Entonces cambiaron las cosas. Y cuanto más progresamos en este milagroso programa, más cambiamos nosotros y nuestras circunstancias. Empezamos a explorar un territorio desconocido.
Las cosas se ponen bien. Se mejoran todo el tiempo. Empezamos a tener éxito en el amor, en el trabajo, en la vida. Un día a la vez, empiezan a ocurrir cosas buenas y la desgracia se disipa.
Ya no queremos ser víctimas de la vida. Hemos aprendido a evitar las crisis y traumas innecesarios.
La vida se pone buena.
“¿Cómo manejo las cosas buenas?”, preguntó una mujer. “Es más difícil y más extraño que el dolor y la tragedia.”
“Del mismo modo que manejábamos las experiencias difíciles y dolorosas”, le contesté. “Un día a la vez”.

“Hoy, Dios mío, ayúdame a dejar ir mi necesidad de vivir en el dolor y en la crisis. Ayúdame a quitarme lo más pronto posible los sentimientos de tristeza y los problemas. Ayúdame a encontrar mi base y equilibrio en la paz, la alegría y la gratitud. Ayúdame a trabajar tan duramente por aceptar lo bueno como he trabajado de duro en el pasado para aceptar lo doloroso y lo difícil”.

(Melody Beattie de su Libro El Lenguaje del Adiós).

Meditacion 17 de Septiembre … Conductas con las nuevas relaciones

En la recuperación hablamos mucho acerca de las conductas que se siguen en las relaciones nuevas: permitirles a los demás ser ellos mismos sin reaccionar excesivamente y tomarnos las cosas en forma personal, y adueñarnos de nuestro poder para cuidar de nosotros mismos. Hablamos acerca de dejar ir nuestra necesidad de controlar, concentrándonos en la autoresponsabilidad, y en no disponernos a ser víctimas concentrándonos en la otra persona al tiempo que nos descuidamos a nosotros mismos. Hablamos acerca de tener y de fijar límites sanos, de hablar directamente y de asumir la responsabilidad por lo que queremos y necesitamos.
Aunque estas conductas ciertamente nos ayudan a lidiar con la gente adicta, no son conductas diseñadas sólo para utilizarse en lo que llamamos “relaciones disfuncionales”.
Estas conductas son nuestras nuevas conductas en las relaciones nuevas. Nos ayudan en las relaciones tirantes. Nos pueden ayudar a atravesar épocas de estrés en las relaciones sanas.
Las conductas de recuperación que estamos aprendiendo son herramientas –destrezas para tener relaciones sanas- que nos ayudan a mejorar la calidad de todas nuestras relaciones.
Recuperación significa cuidar de uno mismo –aprender a cuidarnos y a amarnos a nosotros mismos -con la gente. Entre mas sanos nos volvamos, mas sanas se volverán nuestras relaciones.
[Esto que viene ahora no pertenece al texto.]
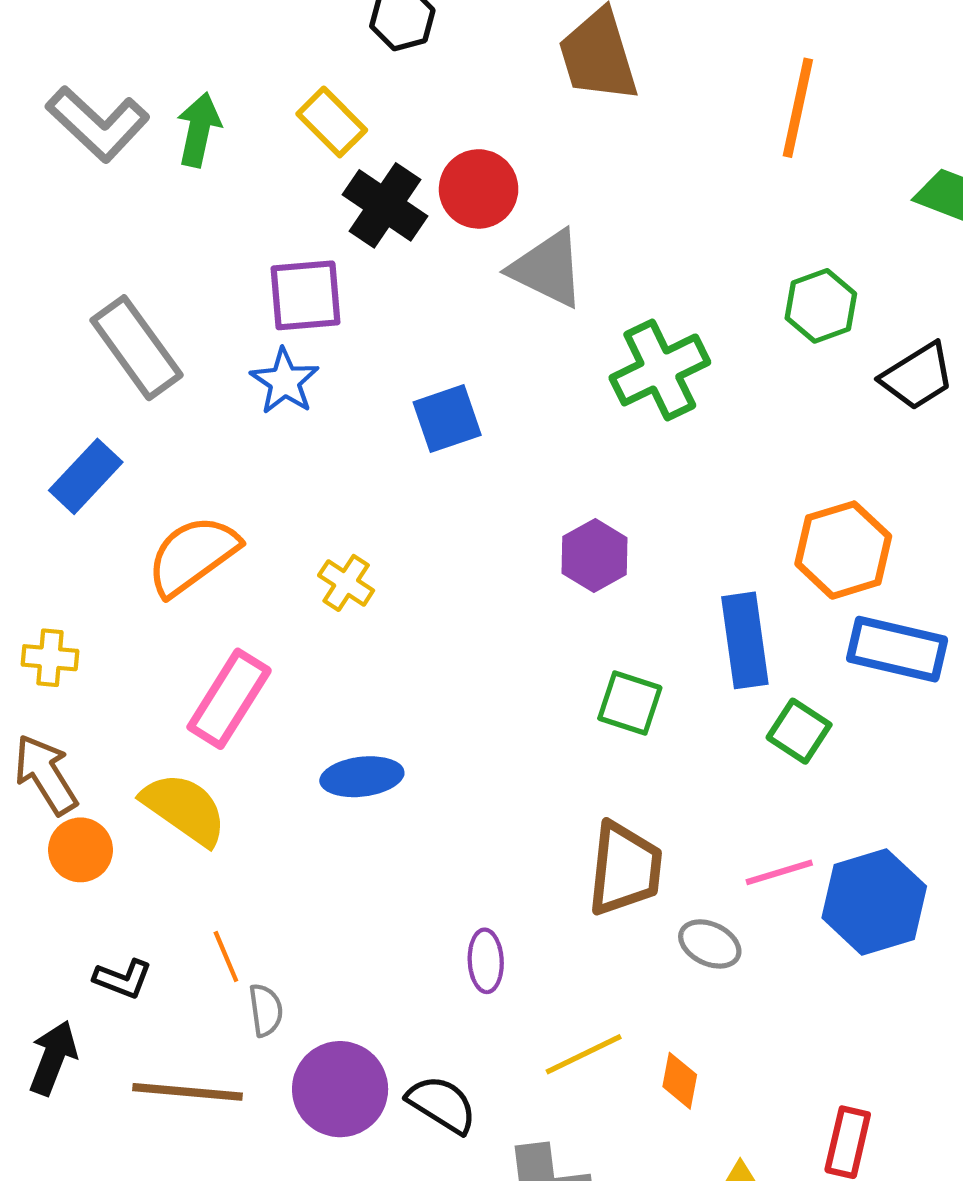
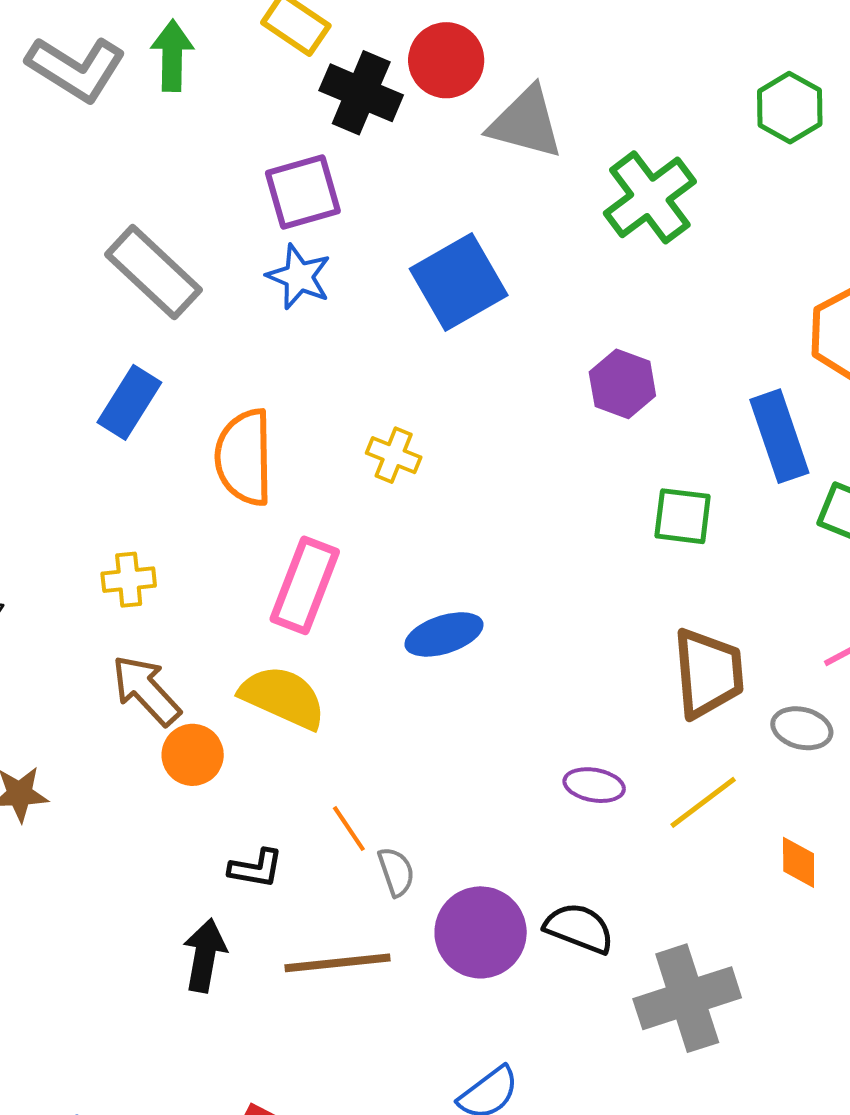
blue square: (447, 419) -> (459, 282), size x1.4
orange semicircle: (193, 555) -> (244, 457), turned -44
purple ellipse: (486, 961) -> (594, 785), turned -66
yellow line: (584, 1054) -> (703, 802), moved

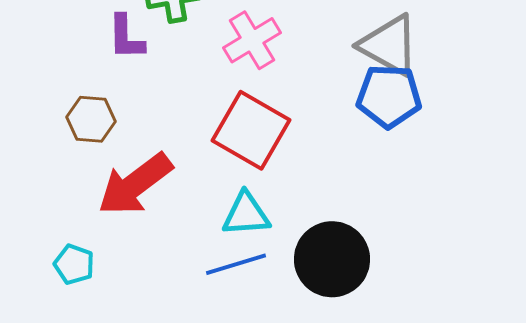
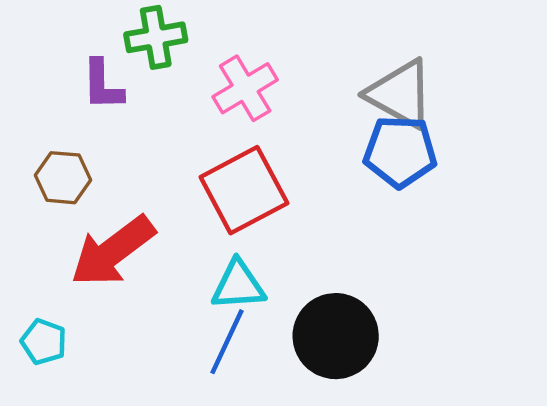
red square: (251, 130) -> (244, 190), turned 32
blue line: (236, 264) -> (227, 342), turned -48

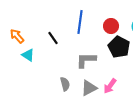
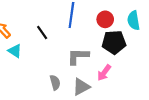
black pentagon: (119, 47) -> (114, 42), turned -30
pink arrow: (110, 86) -> (104, 73), moved

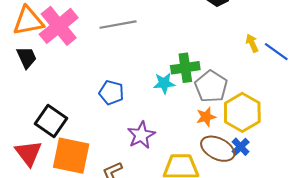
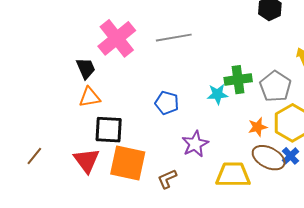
orange triangle: (28, 21) -> (90, 97), moved, size x0.7
gray pentagon: (211, 86) -> (275, 86), moved
black square: (51, 121) -> (109, 130), turned -32

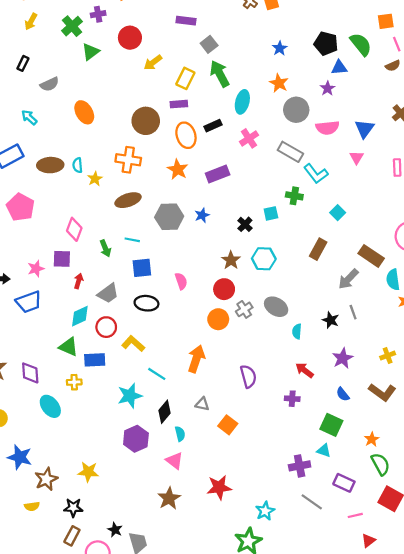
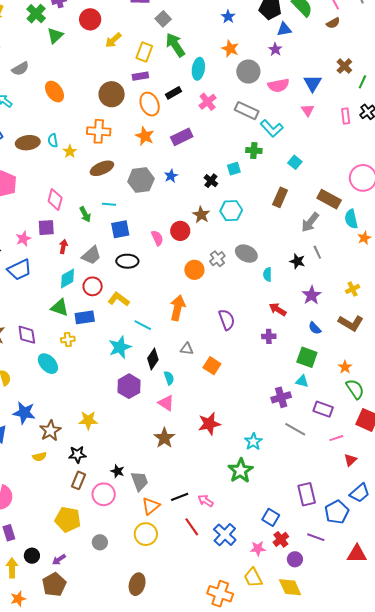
red circle: (224, 289) -> (180, 231), moved

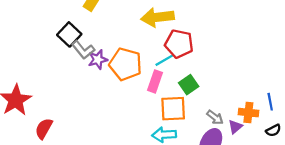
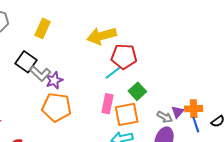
orange pentagon: (125, 64) -> (57, 107), moved
pink rectangle: (155, 81) -> (108, 104), moved
blue line: (270, 102) -> (196, 125), moved
purple triangle: (235, 127) -> (178, 112), moved

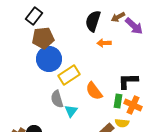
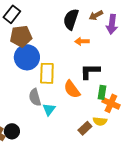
purple arrow: (134, 26) -> (112, 24), turned 54
yellow rectangle: (69, 75) -> (47, 73), turned -55
black L-shape: (128, 81) -> (90, 71), moved
green rectangle: (118, 101) -> (102, 92), moved

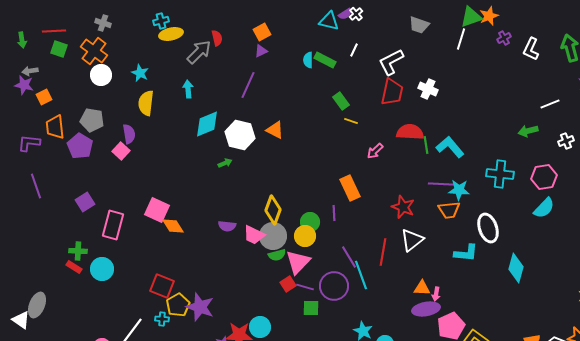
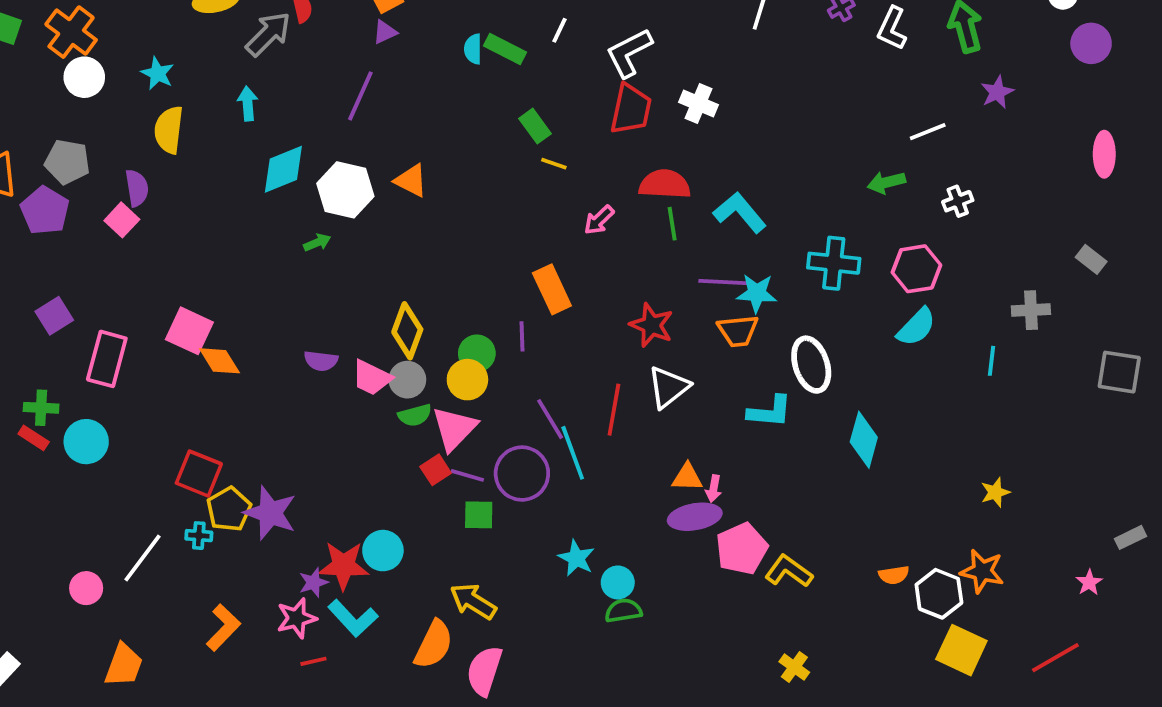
green line: (426, 145) -> (672, 224), moved
gray circle: (273, 236) -> (407, 380), size x0.7

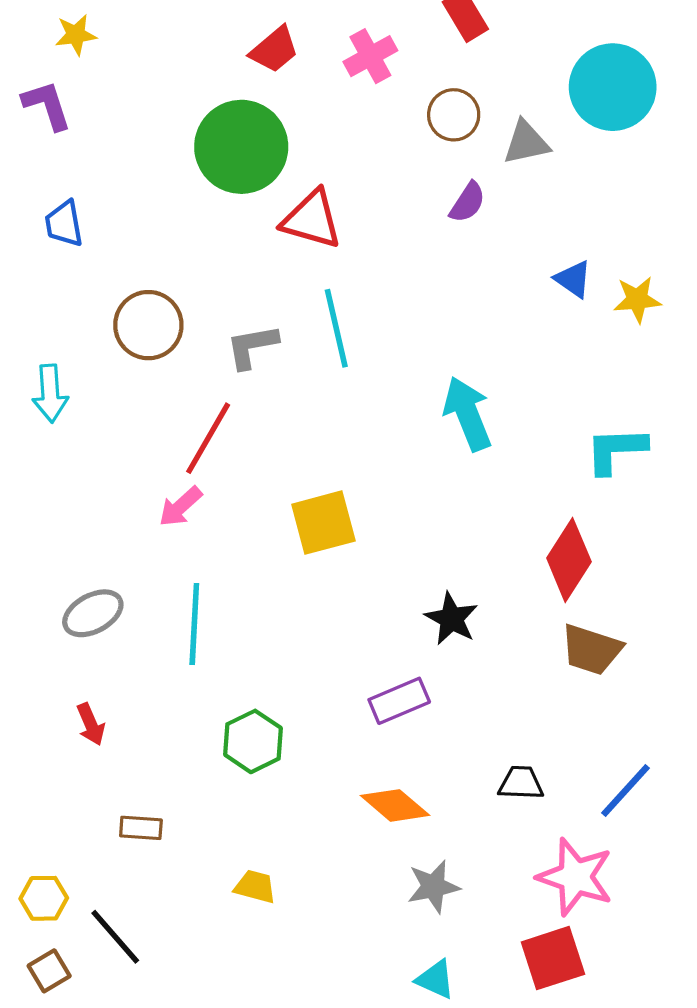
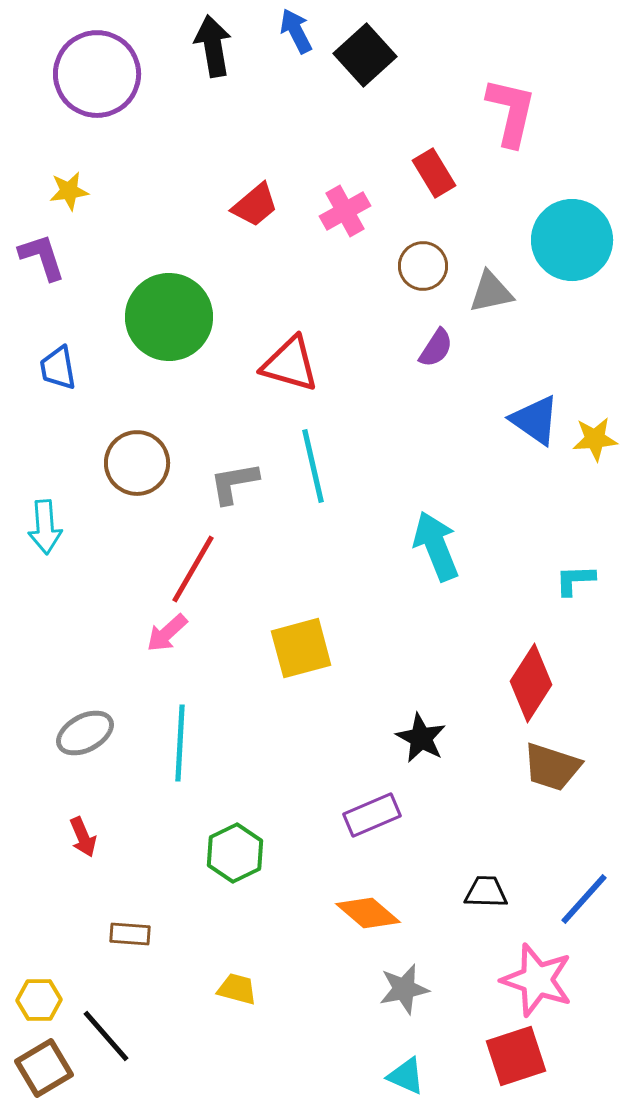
green circle: (241, 147) -> (169, 317), moved
blue triangle: (573, 279) -> (535, 420), size x1.4
cyan L-shape: (616, 450) -> (575, 580), size x0.7
brown square: (49, 971) -> (44, 1068), size x1.4

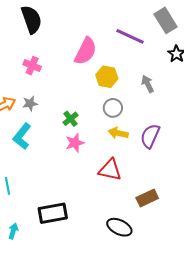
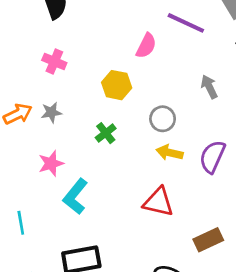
pink semicircle: (86, 51) -> (146, 46), moved, size x0.7
yellow hexagon: (107, 77) -> (117, 85), moved
cyan L-shape: (22, 136) -> (75, 196), moved
pink star: (75, 143) -> (51, 163), moved

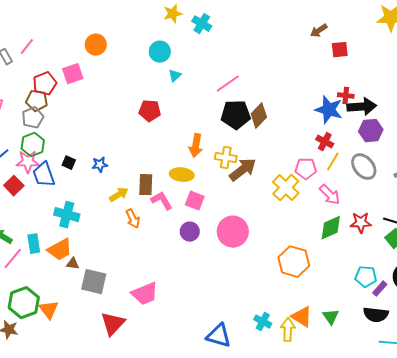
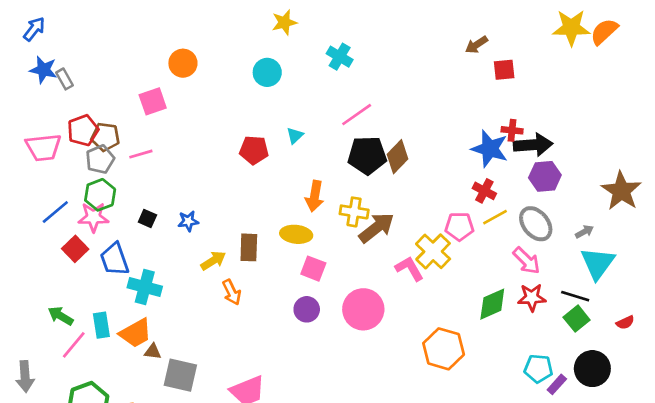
cyan cross: (202, 24) -> (340, 57), moved
pink line: (27, 47) -> (141, 154), moved, turned 36
cyan triangle: (175, 76) -> (295, 136), moved
red pentagon: (45, 84) -> (83, 130), moved
yellow line: (333, 162) -> (495, 217), turned 30
blue trapezoid: (44, 175) -> (115, 259), moved
pink arrow: (330, 195) -> (527, 261), moved
pink L-shape: (162, 201) -> (409, 269), moved

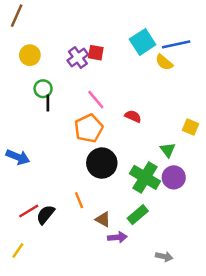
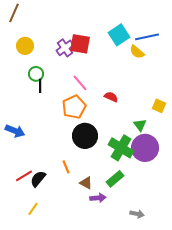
red square: (96, 53) -> (80, 44), size x1.5
purple circle: (174, 177) -> (145, 148), size x1.4
yellow line: (18, 251) -> (33, 209), moved

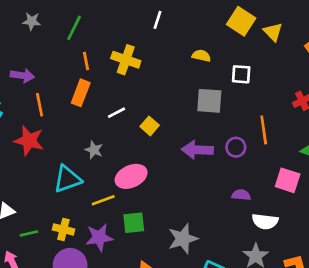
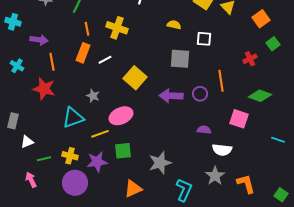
white line: (116, 113) -> (105, 60), moved
yellow square: (150, 126) -> (135, 78), size x1.6

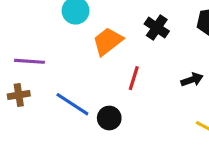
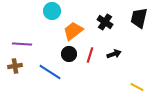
black arrow: (192, 80) -> (114, 54), moved
black circle: (109, 118) -> (69, 54), moved

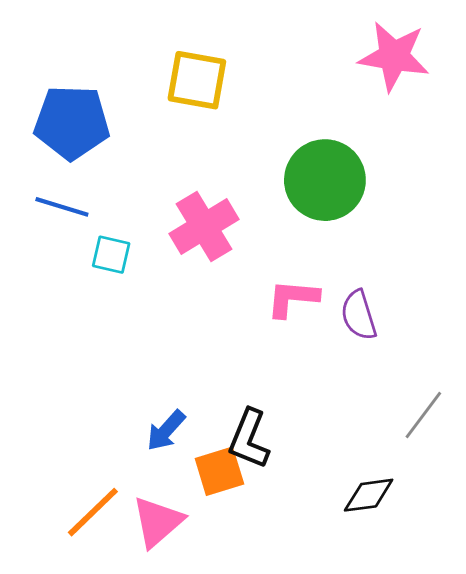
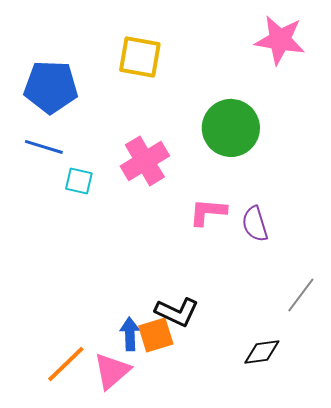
blue arrow: (166, 430) -> (130, 334), moved, turned 136
black L-shape: (249, 439) -> (177, 312), turned -87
Y nunca dejaremos de tener necesidad de conductas sanas.

“Hoy me acordare de aplicar mis conductas de recuperación a todas mis relaciones, con amigos y compañeros de trabajo, al igual que en cualquier relación amorosa especial. Trabajare duro por cuidarme a mi mismo en las relaciones difíciles, averiguando cual habilidad seria mejor aplicar. También considerare las formas como se podrían beneficiar mis relaciones sanas con mis nuevas destrezas para manejar relaciones”.

(Melody Beattie de su Libro El Lenguaje del Adiós).